=== Description of the task ===
Copy out exactly each line from the line with "- **モジュール性**: 機能ごとに独立したモジュールとして開発・保守できること" through the last line of the material below.

=== Input records ===
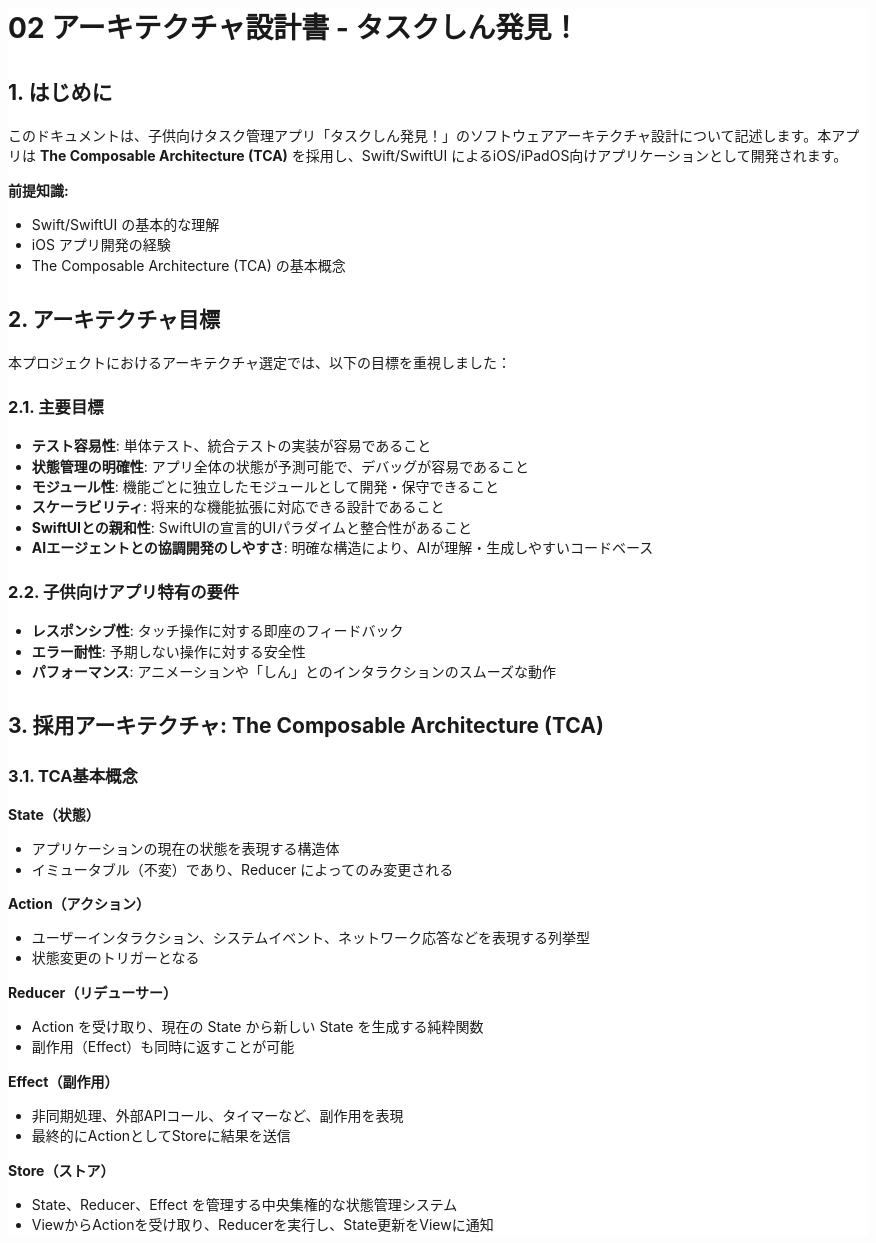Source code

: # 02 アーキテクチャ設計書 - タスクしん発見！

## 1. はじめに

このドキュメントは、子供向けタスク管理アプリ「タスクしん発見！」のソフトウェアアーキテクチャ設計について記述します。本アプリは **The Composable Architecture (TCA)** を採用し、Swift/SwiftUI によるiOS/iPadOS向けアプリケーションとして開発されます。

**前提知識:**
- Swift/SwiftUI の基本的な理解
- iOS アプリ開発の経験
- The Composable Architecture (TCA) の基本概念

## 2. アーキテクチャ目標

本プロジェクトにおけるアーキテクチャ選定では、以下の目標を重視しました：

### 2.1. 主要目標
- **テスト容易性**: 単体テスト、統合テストの実装が容易であること
- **状態管理の明確性**: アプリ全体の状態が予測可能で、デバッグが容易であること
- **モジュール性**: 機能ごとに独立したモジュールとして開発・保守できること
- **スケーラビリティ**: 将来的な機能拡張に対応できる設計であること
- **SwiftUIとの親和性**: SwiftUIの宣言的UIパラダイムと整合性があること
- **AIエージェントとの協調開発のしやすさ**: 明確な構造により、AIが理解・生成しやすいコードベース

### 2.2. 子供向けアプリ特有の要件
- **レスポンシブ性**: タッチ操作に対する即座のフィードバック
- **エラー耐性**: 予期しない操作に対する安全性
- **パフォーマンス**: アニメーションや「しん」とのインタラクションのスムーズな動作

## 3. 採用アーキテクチャ: The Composable Architecture (TCA)

### 3.1. TCA基本概念

**State（状態）**
- アプリケーションの現在の状態を表現する構造体
- イミュータブル（不変）であり、Reducer によってのみ変更される

**Action（アクション）**
- ユーザーインタラクション、システムイベント、ネットワーク応答などを表現する列挙型
- 状態変更のトリガーとなる

**Reducer（リデューサー）**
- Action を受け取り、現在の State から新しい State を生成する純粋関数
- 副作用（Effect）も同時に返すことが可能

**Effect（副作用）**
- 非同期処理、外部APIコール、タイマーなど、副作用を表現
- 最終的にActionとしてStoreに結果を送信

**Store（ストア）**
- State、Reducer、Effect を管理する中央集権的な状態管理システム
- ViewからActionを受け取り、Reducerを実行し、State更新をViewに通知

=== Answer to the problem ===
- **モジュール性**: 機能ごとに独立したモジュールとして開発・保守できること
- **スケーラビリティ**: 将来的な機能拡張に対応できる設計であること
- **SwiftUIとの親和性**: SwiftUIの宣言的UIパラダイムと整合性があること
- **AIエージェントとの協調開発のしやすさ**: 明確な構造により、AIが理解・生成しやすいコードベース

### 2.2. 子供向けアプリ特有の要件
- **レスポンシブ性**: タッチ操作に対する即座のフィードバック
- **エラー耐性**: 予期しない操作に対する安全性
- **パフォーマンス**: アニメーションや「しん」とのインタラクションのスムーズな動作

## 3. 採用アーキテクチャ: The Composable Architecture (TCA)

### 3.1. TCA基本概念

**State（状態）**
- アプリケーションの現在の状態を表現する構造体
- イミュータブル（不変）であり、Reducer によってのみ変更される

**Action（アクション）**
- ユーザーインタラクション、システムイベント、ネットワーク応答などを表現する列挙型
- 状態変更のトリガーとなる

**Reducer（リデューサー）**
- Action を受け取り、現在の State から新しい State を生成する純粋関数
- 副作用（Effect）も同時に返すことが可能

**Effect（副作用）**
- 非同期処理、外部APIコール、タイマーなど、副作用を表現
- 最終的にActionとしてStoreに結果を送信

**Store（ストア）**
- State、Reducer、Effect を管理する中央集権的な状態管理システム
- ViewからActionを受け取り、Reducerを実行し、State更新をViewに通知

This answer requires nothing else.